#### WHAT TO WORK ON:
Retype the data that follows, keeping every character the same.
==== GIVEN DATA
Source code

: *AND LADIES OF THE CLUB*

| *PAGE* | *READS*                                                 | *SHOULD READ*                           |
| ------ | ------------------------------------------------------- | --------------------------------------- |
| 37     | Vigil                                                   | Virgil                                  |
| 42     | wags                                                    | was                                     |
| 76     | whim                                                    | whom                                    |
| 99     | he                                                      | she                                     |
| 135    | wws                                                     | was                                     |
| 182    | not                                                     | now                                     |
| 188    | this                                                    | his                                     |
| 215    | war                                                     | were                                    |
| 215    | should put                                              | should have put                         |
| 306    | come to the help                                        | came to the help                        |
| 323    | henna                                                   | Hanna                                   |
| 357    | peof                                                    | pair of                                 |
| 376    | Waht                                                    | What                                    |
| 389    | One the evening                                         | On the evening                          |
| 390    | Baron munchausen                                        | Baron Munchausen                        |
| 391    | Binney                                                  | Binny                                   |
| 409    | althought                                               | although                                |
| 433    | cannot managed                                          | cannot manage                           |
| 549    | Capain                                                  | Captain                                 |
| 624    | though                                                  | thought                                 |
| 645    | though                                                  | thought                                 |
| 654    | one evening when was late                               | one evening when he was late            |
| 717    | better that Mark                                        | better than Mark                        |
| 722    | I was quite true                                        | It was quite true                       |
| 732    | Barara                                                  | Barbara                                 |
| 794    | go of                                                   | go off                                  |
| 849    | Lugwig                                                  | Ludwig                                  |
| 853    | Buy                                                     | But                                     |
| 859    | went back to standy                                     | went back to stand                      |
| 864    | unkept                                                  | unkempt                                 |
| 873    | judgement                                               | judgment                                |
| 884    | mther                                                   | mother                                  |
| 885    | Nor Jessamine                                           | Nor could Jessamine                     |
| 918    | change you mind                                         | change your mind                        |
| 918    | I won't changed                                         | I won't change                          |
========
#### SOLVED PROBLEM:
Source code

: *AND LADIES OF THE CLUB*

| *PAGE* | *READS*                                                 | *SHOULD READ*                           |
| ------ | ------------------------------------------------------- | --------------------------------------- |
| 37     | Vigil                                                   | Virgil                                  |
| 42     | wags                                                    | was                                     |
| 76     | whim                                                    | whom                                    |
| 99     | he                                                      | she                                     |
| 135    | wws                                                     | was                                     |
| 182    | not                                                     | now                                     |
| 188    | this                                                    | his                                     |
| 215    | war                                                     | were                                    |
| 215    | should put                                              | should have put                         |
| 306    | come to the help                                        | came to the help                        |
| 323    | henna                                                   | Hanna                                   |
| 357    | peof                                                    | pair of                                 |
| 376    | Waht                                                    | What                                    |
| 389    | One the evening                                         | On the evening                          |
| 390    | Baron munchausen                                        | Baron Munchausen                        |
| 391    | Binney                                                  | Binny                                   |
| 409    | althought                                               | although                                |
| 433    | cannot managed                                          | cannot manage                           |
| 549    | Capain                                                  | Captain                                 |
| 624    | though                                                  | thought                                 |
| 645    | though                                                  | thought                                 |
| 654    | one evening when was late                               | one evening when he was late            |
| 717    | better that Mark                                        | better than Mark                        |
| 722    | I was quite true                                        | It was quite true                       |
| 732    | Barara                                                  | Barbara                                 |
| 794    | go of                                                   | go off                                  |
| 849    | Lugwig                                                  | Ludwig                                  |
| 853    | Buy                                                     | But                                     |
| 859    | went back to standy                                     | went back to stand                      |
| 864    | unkept                                                  | unkempt                                 |
| 873    | judgement                                               | judgment                                |
| 884    | mther                                                   | mother                                  |
| 885    | Nor Jessamine                                           | Nor could Jessamine                     |
| 918    | change you mind                                         | change your mind                        |
| 918    | I won't changed                                         | I won't change                          |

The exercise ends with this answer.